Cyclic changes in metabolic state during the life of a yeast cell

Abstract

Budding yeast undergo robust oscillations in oxygen consumption during continuous growth in a nutrient-limited environment. Using liquid chromatography-mass spectrometry and comprehensive 2D gas chromatography-mass spectrometry-based metabolite profiling methods, we have determined that the intracellular concentrations of many metabolites change periodically as a function of these metabolic cycles. These results reveal the logic of cellular metabolism during different phases of the life of a yeast cell. They may further indicate that oscillation in the abundance of key metabolites might help control the temporal regulation of cellular processes and the establishment of a cycle. Such oscillations in metabolic state might occur during the course of other biological cycles.

Fig. 1.

Cyclic changes in metabolic state during the YMC. (A) The YMC. Shown are several metabolic cycles exhibited by a WT diploid strain and intervals of the dissolved oxygen trace that correspond to the Ox, RB, and RC phases. Intracellular metabolites were extracted for LC-MS/MS analysis at the 24 time points indicated (dots). For GC×GC-TOFMS sampling time points (which are similar to those for LC-MS/MS but not the same), see SI Appendix. x-axis tick marks denote 2-h intervals. (B) Hierarchical clustering analysis of metabolite profiles obtained from LC-MS/MS analysis. Rows correspond to metabolites (parent ion mass/daughter ion mass), and columns correspond to 24 time intervals over two consecutive metabolic cycles as depicted in A. Metabolite data were log₂-transformed, centered about the mean, normalized, and clustered by using Spearman–Rank correlation (36). (C) Hierarchical clustering analysis of metabolite profiles obtained from GC×GC-TOFMS analysis. Shown are the ≈40 metabolites identified to have robust oscillations (>1.5-fold amplitude) in concentration. Metabolite data were log₂-transformed, centered about the mean, normalized, and clustered by using Spearman–Rank correlation (36). For a heat map of the data, which shows more depth of modulation, see SI Appendix.

Fig. 2.

Acetyl-CoA and NADP(H) levels are highly periodic during the YMC. (A) Acetyl-CoA and NADP(H) concentrations over two consecutive metabolic cycles. Note that both acetyl-CoA and total NADP(H) periodically increase in concentration at the end of the RC phase and into the Ox phase. (B) Temporal expression profiles of the three NAD(H) kinases in yeast. Expression data are from ref. . (C) Cells lacking glucose-6-phosphate dehydrogenase (Δzwf1, which cannot use the pentose phosphate pathway to synthesize NADPH) do not exhibit metabolic cycles during continuous growth. Shown is the dissolved oxygen trace of a WT and Δzwf1 strain for ≈40 h after the start of continuous mode. x-axis tick marks denote 5-h time intervals.

Fig. 3.

Cycles of heme synthesis during the YMC. (A) ALA levels oscillate with a large amplitude during the YMC. Note that ALA levels begin to increase as cells exit Ox phase and enter RB phase. (B) Temporal expression profiles of genes encoding enzymes of the heme pathway during the YMC. Note that HEM1 transcript levels are highest in Ox phase just before the observed increase in ALA concentration.
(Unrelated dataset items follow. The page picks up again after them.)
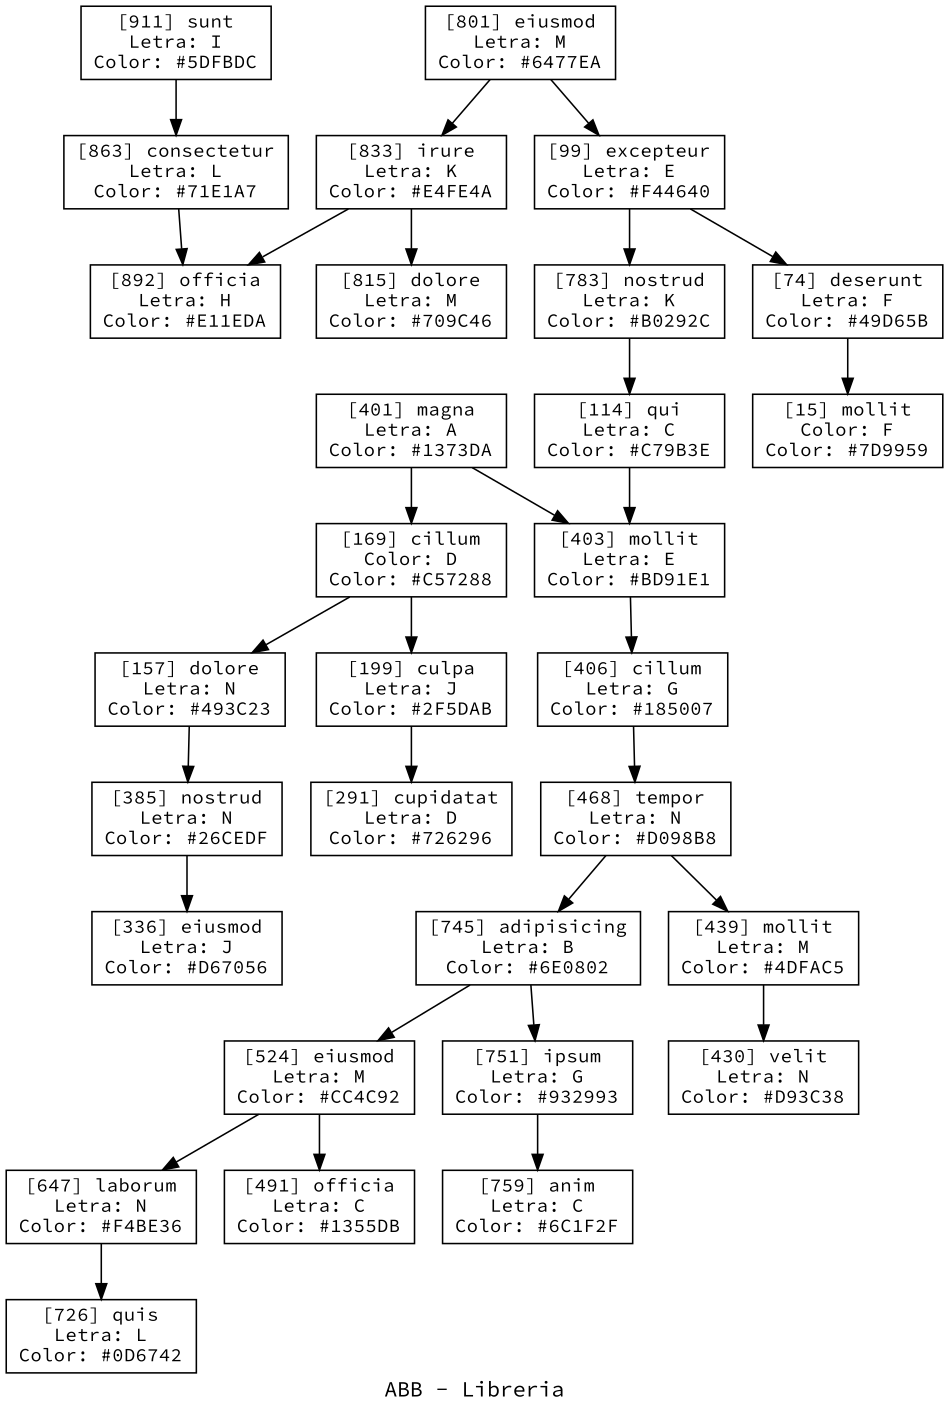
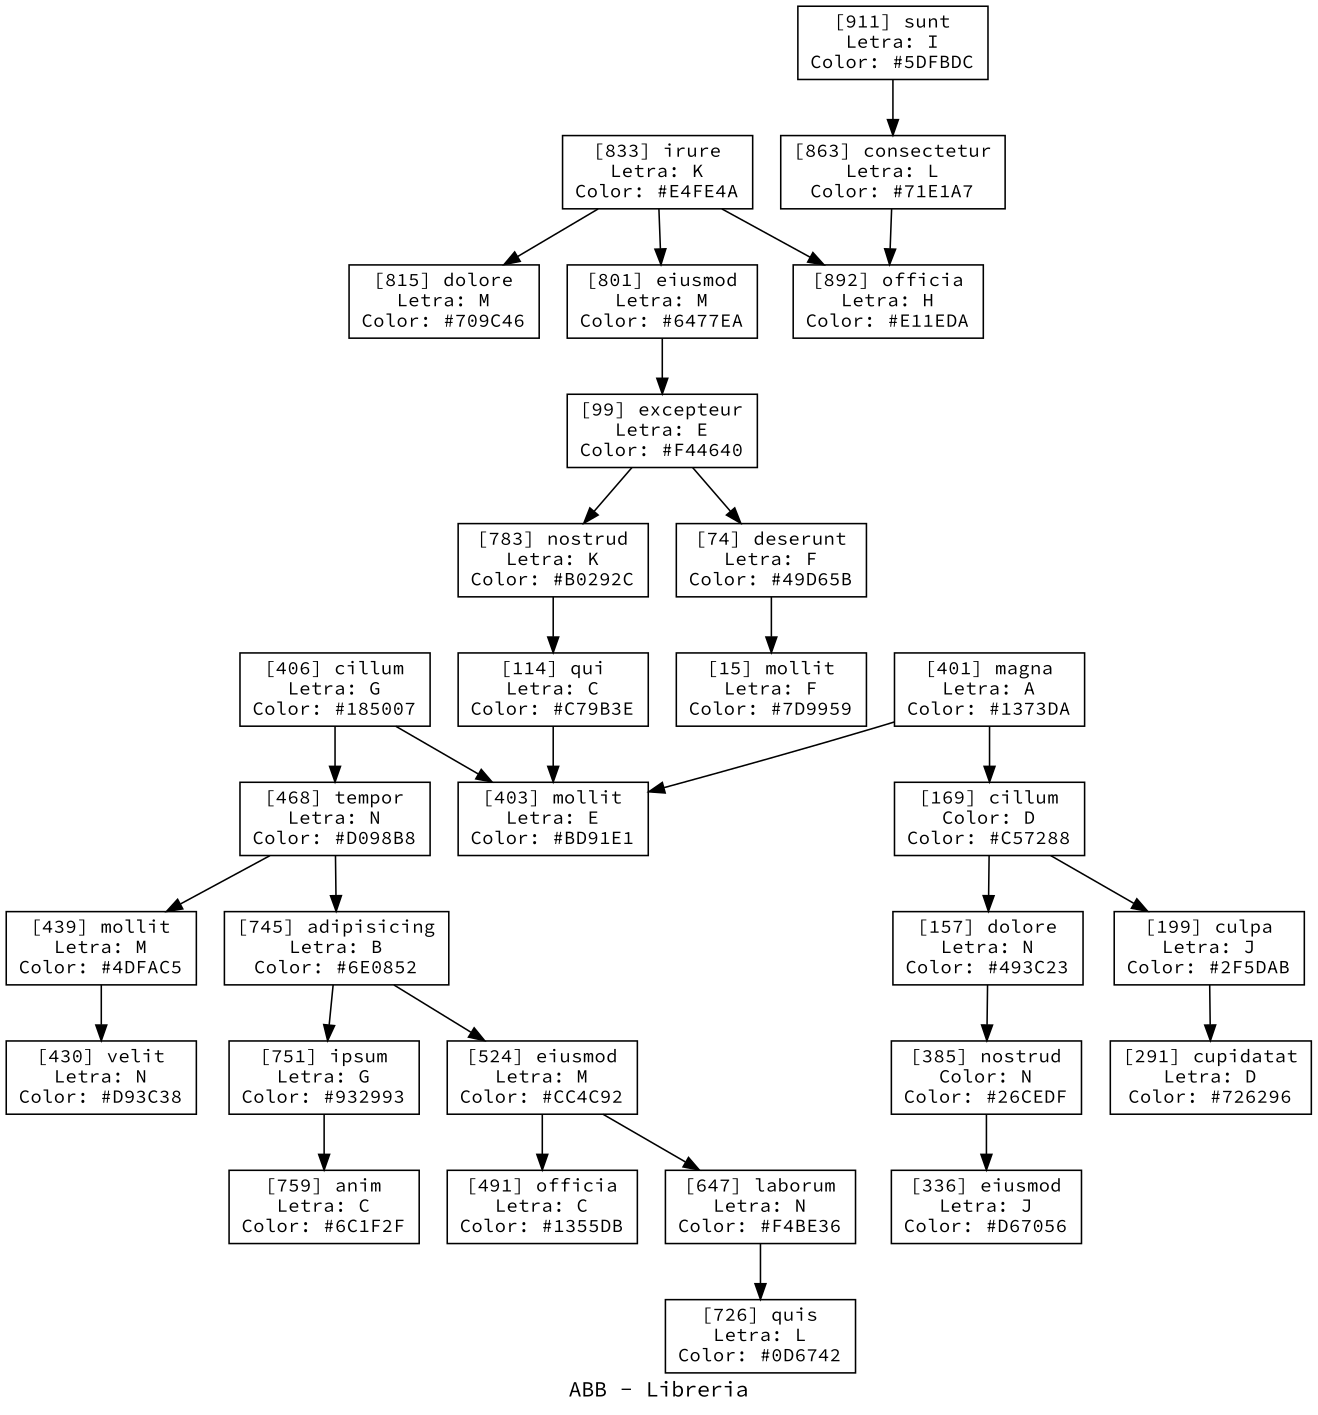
  digraph {
    fontname="Source Code Pro"
    label="ABB - Libreria"
    node [fontname="Source Code Pro" fontsize=12 shape=box]
    edge [fontname="Source Code Pro"]
-   n1 [label="[15] mollit\nColor: F\nColor: #7D9959"]
+   n1 [label="[15] mollit\nLetra: F\nColor: #7D9959"]
    n2 [label="[74] deserunt\nLetra: F\nColor: #49D65B"]
    n3 [label="[99] excepteur\nLetra: E\nColor: #F44640"]
    n4 [label="[783] nostrud\nLetra: K\nColor: #B0292C"]
    n5 [label="[114] qui\nLetra: C\nColor: #C79B3E"]
    n6 [label="[403] mollit\nLetra: E\nColor: #BD91E1"]
    n7 [label="[406] cillum\nLetra: G\nColor: #185007"]
    n8 [label="[401] magna\nLetra: A\nColor: #1373DA"]
    n9 [label="[169] cillum\nColor: D\nColor: #C57288"]
    n10 [label="[468] tempor\nLetra: N\nColor: #D098B8"]
    n11 [label="[157] dolore\nLetra: N\nColor: #493C23"]
-   n12 [label="[385] nostrud\nLetra: N\nColor: #26CEDF"]
+   n12 [label="[385] nostrud\nColor: N\nColor: #26CEDF"]
    n13 [label="[199] culpa\nLetra: J\nColor: #2F5DAB"]
    n14 [label="[291] cupidatat\nLetra: D\nColor: #726296"]
    n15 [label="[336] eiusmod\nLetra: J\nColor: #D67056"]
    n16 [label="[439] mollit\nLetra: M\nColor: #4DFAC5"]
-   n17 [label="[745] adipisicing\nLetra: B\nColor: #6E0802"]
+   n17 [label="[745] adipisicing\nLetra: B\nColor: #6E0852"]
    n18 [label="[430] velit\nLetra: N\nColor: #D93C38"]
    n19 [label="[524] eiusmod\nLetra: M\nColor: #CC4C92"]
    n20 [label="[751] ipsum\nLetra: G\nColor: #932993"]
    n21 [label="[491] officia\nLetra: C\nColor: #1355DB"]
    n22 [label="[647] laborum\nLetra: N\nColor: #F4BE36"]
    n23 [label="[759] anim\nLetra: C\nColor: #6C1F2F"]
    n24 [label="[726] quis\nLetra: L\nColor: #0D6742"]
    n25 [label="[801] eiusmod\nLetra: M\nColor: #6477EA"]
    n26 [label="[833] irure\nLetra: K\nColor: #E4FE4A"]
    n27 [label="[815] dolore\nLetra: M\nColor: #709C46"]
    n28 [label="[892] officia\nLetra: H\nColor: #E11EDA"]
    n29 [label="[911] sunt\nLetra: I\nColor: #5DFBDC"]
    n30 [label="[863] consectetur\nLetra: L\nColor: #71E1A7"]
    n2 -> n1
    n3 -> n2
    n3 -> n4
    n4 -> n5
    n5 -> n6
-   n6 -> n7
+   n7 -> n6
    n7 -> n10
    n8 -> n6
    n8 -> n9
    n9 -> n11
    n9 -> n13
    n10 -> n16
    n10 -> n17
    n11 -> n12
    n12 -> n15
    n13 -> n14
    n16 -> n18
    n17 -> n19
    n17 -> n20
    n19 -> n21
    n19 -> n22
    n20 -> n23
    n22 -> n24
    n25 -> n3
-   n25 -> n26
+   n26 -> n25
    n26 -> n27
    n26 -> n28
    n29 -> n30
    n30 -> n28
  }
HEM2 and HEM3 transcript levels peak shortly after HEM1. The gene encoding heme oxygenase (HMX1) is up-regulated strongly in the RC phase. Expression data are from ref. .

Fig. 4.

Sulfur metabolism in budding yeast. (A) Diagram of the sulfur metabolism pathway in budding yeast. Note that homocysteine lies at a critical juncture between two branches of the pathway. The GSH branch (blue arrows) is dedicated to the biosynthesis of cysteine and GSH, and the SAM branch (green arrows) is dedicated to the biosynthesis of methionine and SAM. (B) Several sulfur metabolites are highly periodic as a function of the YMC. Cystathionine, SAH, and GSH levels are all periodic and peak at slightly different time intervals of the YMC. Note that cystathionine peaks during the Ox and RB phases distinctly before SAH.

Fig. 5.

The logic of sulfur metabolism during the YMC. (A) Temporal expression profiles of sulfur metabolism pathway genes. Note that STR2 and STR3 are clearly up-regulated at the end of the RC phase before the other genes in the pathway, revealing a dynamic switch to the SAM branch of the pathway during RB phase. In the RC phase, sulfur flux is directed back to the GSH branch. Expression data are from ref. . (B) A cys4 mutant cannot undergo the YMC. Cells containing a disruption in the 3′ UTR of cystathionine β-synthase (CYS4) do not exhibit metabolic cycles during continuous growth. Shown is the dissolved oxygen trace of a cys4 mutant for ≈22 h after the start of continuous mode. x-axis tick marks correspond to 5-h intervals. Mutations in human cystathionine β-synthase have been linked to various disorders of the brain.